● TASK REQUIREMENTS: Only certain lines below are wanted: those starting at the line containing "89: (75, 62)" and ending at the line containing "94: (79, 114)", both included, each retyped exactly.

Records from a collection
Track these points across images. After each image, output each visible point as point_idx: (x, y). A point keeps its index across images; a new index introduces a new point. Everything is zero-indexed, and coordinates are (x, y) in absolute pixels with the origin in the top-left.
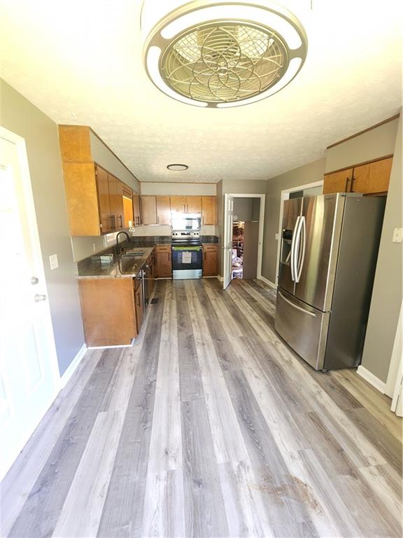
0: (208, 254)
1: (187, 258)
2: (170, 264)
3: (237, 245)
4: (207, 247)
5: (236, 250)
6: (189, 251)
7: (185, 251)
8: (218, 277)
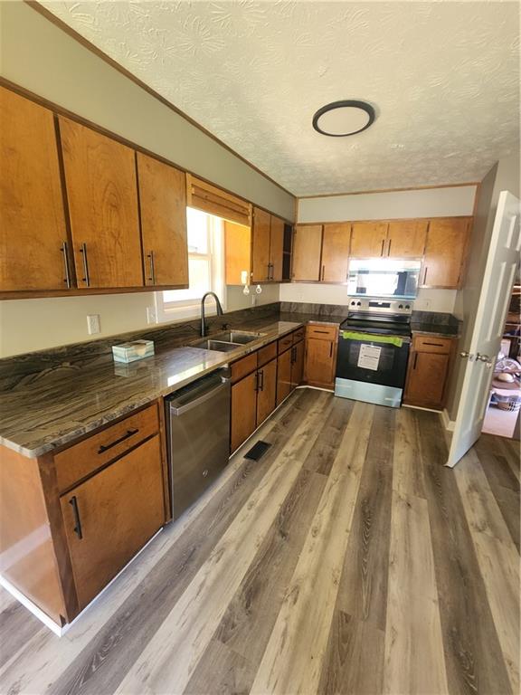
0: (422, 357)
1: (369, 357)
2: (331, 363)
3: (512, 333)
4: (421, 342)
5: (509, 342)
6: (376, 344)
7: (368, 343)
8: (444, 414)
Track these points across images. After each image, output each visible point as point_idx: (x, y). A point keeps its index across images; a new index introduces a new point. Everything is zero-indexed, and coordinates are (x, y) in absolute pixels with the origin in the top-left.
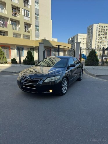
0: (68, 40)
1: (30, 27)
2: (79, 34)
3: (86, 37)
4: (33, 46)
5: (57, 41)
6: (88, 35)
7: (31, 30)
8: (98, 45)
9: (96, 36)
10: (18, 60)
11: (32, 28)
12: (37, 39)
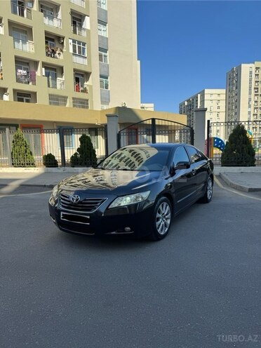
0: (181, 105)
1: (87, 80)
2: (207, 91)
3: (223, 97)
4: (95, 124)
5: (152, 110)
6: (229, 91)
7: (91, 87)
8: (254, 115)
9: (250, 93)
10: (58, 158)
11: (93, 83)
12: (105, 107)
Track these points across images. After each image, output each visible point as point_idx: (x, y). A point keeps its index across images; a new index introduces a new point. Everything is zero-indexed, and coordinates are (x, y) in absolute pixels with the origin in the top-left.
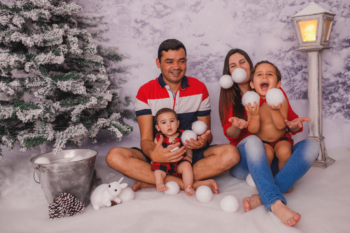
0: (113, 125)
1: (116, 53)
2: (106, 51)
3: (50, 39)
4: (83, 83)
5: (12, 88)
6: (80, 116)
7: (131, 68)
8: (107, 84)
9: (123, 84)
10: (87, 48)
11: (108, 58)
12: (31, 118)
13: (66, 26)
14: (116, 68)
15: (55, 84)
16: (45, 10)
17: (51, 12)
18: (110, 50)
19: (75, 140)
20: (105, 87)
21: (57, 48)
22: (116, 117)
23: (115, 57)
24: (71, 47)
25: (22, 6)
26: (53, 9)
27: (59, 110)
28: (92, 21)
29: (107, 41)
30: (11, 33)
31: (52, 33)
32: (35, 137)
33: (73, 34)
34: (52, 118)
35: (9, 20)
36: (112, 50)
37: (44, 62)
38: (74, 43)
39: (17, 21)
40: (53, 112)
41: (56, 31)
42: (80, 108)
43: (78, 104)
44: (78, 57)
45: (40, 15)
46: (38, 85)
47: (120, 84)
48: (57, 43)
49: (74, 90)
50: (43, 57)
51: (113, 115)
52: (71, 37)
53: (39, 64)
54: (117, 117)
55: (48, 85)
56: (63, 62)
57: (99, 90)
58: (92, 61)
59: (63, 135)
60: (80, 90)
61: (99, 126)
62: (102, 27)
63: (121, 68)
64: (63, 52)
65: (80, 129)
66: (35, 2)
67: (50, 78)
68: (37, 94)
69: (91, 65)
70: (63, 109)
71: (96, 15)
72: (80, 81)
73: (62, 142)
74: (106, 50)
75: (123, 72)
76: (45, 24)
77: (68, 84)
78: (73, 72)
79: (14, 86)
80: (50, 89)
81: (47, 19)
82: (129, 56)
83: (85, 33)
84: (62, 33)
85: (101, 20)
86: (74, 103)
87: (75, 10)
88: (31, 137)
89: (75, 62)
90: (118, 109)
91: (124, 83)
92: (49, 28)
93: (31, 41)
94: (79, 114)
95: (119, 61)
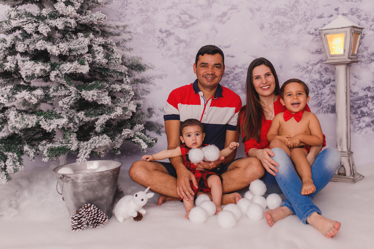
0: (138, 136)
1: (140, 63)
3: (75, 48)
4: (107, 93)
5: (35, 97)
6: (104, 126)
7: (154, 78)
8: (131, 95)
9: (146, 95)
10: (112, 57)
11: (131, 68)
12: (55, 128)
13: (91, 36)
14: (139, 79)
15: (80, 93)
16: (71, 18)
17: (77, 20)
18: (133, 59)
19: (98, 151)
20: (129, 97)
21: (82, 57)
22: (139, 128)
23: (138, 67)
24: (96, 57)
25: (48, 14)
26: (79, 17)
27: (83, 120)
28: (115, 29)
29: (131, 51)
30: (36, 41)
31: (78, 42)
32: (58, 147)
33: (98, 44)
34: (75, 128)
35: (35, 28)
36: (135, 59)
37: (70, 71)
38: (99, 52)
39: (43, 29)
40: (77, 121)
41: (82, 40)
42: (104, 118)
43: (102, 114)
44: (103, 67)
45: (66, 24)
46: (62, 94)
47: (143, 94)
48: (82, 52)
49: (99, 100)
50: (69, 66)
51: (137, 126)
52: (96, 46)
53: (64, 73)
54: (141, 128)
55: (72, 95)
56: (88, 72)
57: (123, 100)
58: (116, 71)
59: (87, 145)
60: (105, 100)
61: (124, 137)
62: (125, 36)
63: (144, 78)
64: (88, 61)
65: (104, 139)
66: (61, 11)
67: (75, 87)
68: (62, 104)
69: (115, 75)
70: (87, 119)
71: (119, 24)
72: (104, 91)
73: (86, 152)
74: (128, 60)
75: (146, 83)
76: (70, 32)
77: (93, 94)
78: (97, 82)
79: (38, 95)
80: (74, 98)
81: (73, 27)
82: (152, 66)
83: (111, 42)
84: (87, 42)
85: (125, 28)
86: (98, 113)
87: (101, 19)
88: (54, 147)
89: (99, 71)
90: (141, 120)
91: (147, 94)
92: (74, 36)
93: (57, 50)
94: (104, 125)
95: (142, 72)
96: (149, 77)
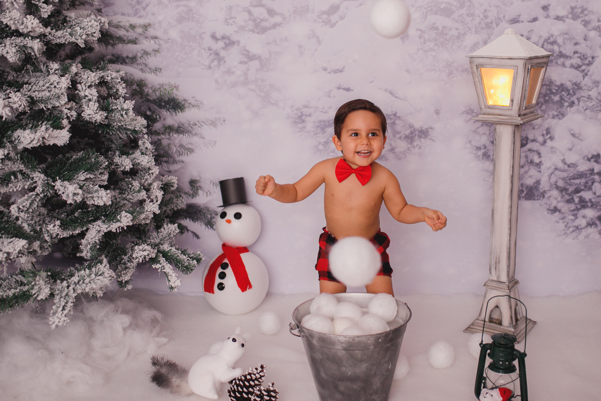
1: (175, 95)
2: (154, 91)
3: (42, 97)
7: (202, 125)
9: (186, 155)
10: (116, 107)
11: (158, 104)
12: (4, 259)
13: (75, 66)
14: (173, 125)
15: (51, 184)
18: (162, 89)
23: (171, 104)
24: (84, 109)
26: (50, 34)
27: (58, 236)
29: (157, 72)
31: (47, 85)
32: (14, 295)
33: (88, 83)
34: (44, 249)
36: (165, 89)
37: (31, 145)
38: (90, 99)
40: (47, 238)
41: (55, 79)
42: (99, 230)
43: (94, 221)
44: (99, 124)
46: (17, 189)
47: (180, 154)
48: (57, 103)
49: (87, 198)
50: (28, 136)
52: (84, 88)
53: (20, 148)
54: (172, 232)
55: (37, 188)
56: (68, 141)
58: (124, 128)
61: (137, 260)
62: (146, 45)
63: (183, 125)
64: (68, 118)
67: (42, 173)
70: (65, 234)
71: (135, 21)
74: (153, 89)
75: (186, 133)
78: (88, 152)
80: (41, 195)
82: (198, 102)
84: (65, 85)
85: (146, 30)
91: (189, 153)
92: (42, 67)
94: (97, 244)
95: (179, 112)
96: (192, 123)
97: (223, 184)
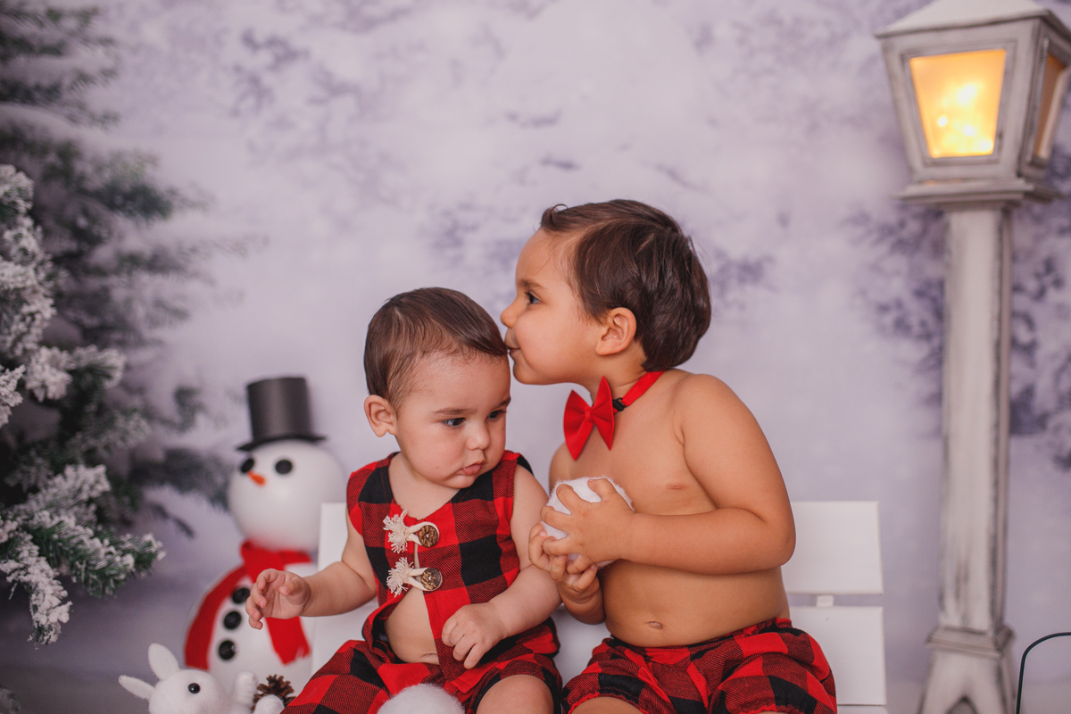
2: (99, 169)
7: (211, 253)
8: (32, 315)
9: (168, 327)
11: (106, 200)
14: (141, 252)
18: (117, 165)
22: (78, 485)
23: (139, 201)
28: (41, 25)
29: (109, 124)
36: (125, 165)
47: (154, 323)
51: (65, 477)
54: (86, 487)
63: (165, 251)
74: (97, 164)
82: (205, 197)
85: (87, 23)
91: (175, 322)
96: (187, 246)
97: (255, 394)
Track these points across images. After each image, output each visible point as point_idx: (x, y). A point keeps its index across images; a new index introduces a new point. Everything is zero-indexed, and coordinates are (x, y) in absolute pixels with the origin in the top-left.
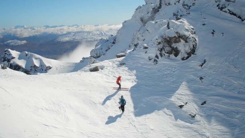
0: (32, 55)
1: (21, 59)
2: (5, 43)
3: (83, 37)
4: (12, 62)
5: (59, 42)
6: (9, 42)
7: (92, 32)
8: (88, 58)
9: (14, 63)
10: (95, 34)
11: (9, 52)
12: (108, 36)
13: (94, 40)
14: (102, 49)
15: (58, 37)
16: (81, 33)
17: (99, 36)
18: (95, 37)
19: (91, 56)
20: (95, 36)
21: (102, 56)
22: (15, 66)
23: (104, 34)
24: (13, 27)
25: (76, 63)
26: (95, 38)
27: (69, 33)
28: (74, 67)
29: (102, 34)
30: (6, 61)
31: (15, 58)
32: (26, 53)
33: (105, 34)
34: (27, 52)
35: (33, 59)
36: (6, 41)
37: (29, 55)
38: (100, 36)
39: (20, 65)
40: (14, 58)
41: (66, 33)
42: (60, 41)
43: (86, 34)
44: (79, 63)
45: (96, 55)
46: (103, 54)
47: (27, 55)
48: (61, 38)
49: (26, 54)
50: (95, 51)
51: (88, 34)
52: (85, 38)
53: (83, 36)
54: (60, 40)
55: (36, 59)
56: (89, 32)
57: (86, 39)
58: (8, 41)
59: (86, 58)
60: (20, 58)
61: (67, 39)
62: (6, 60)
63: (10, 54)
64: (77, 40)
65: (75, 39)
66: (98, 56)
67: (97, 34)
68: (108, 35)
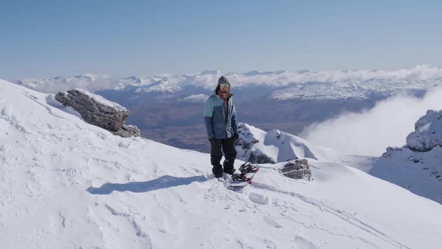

● TASK SOLUTION:
89: (75, 62)
90: (118, 109)
91: (124, 83)
92: (49, 28)
93: (31, 41)
94: (79, 114)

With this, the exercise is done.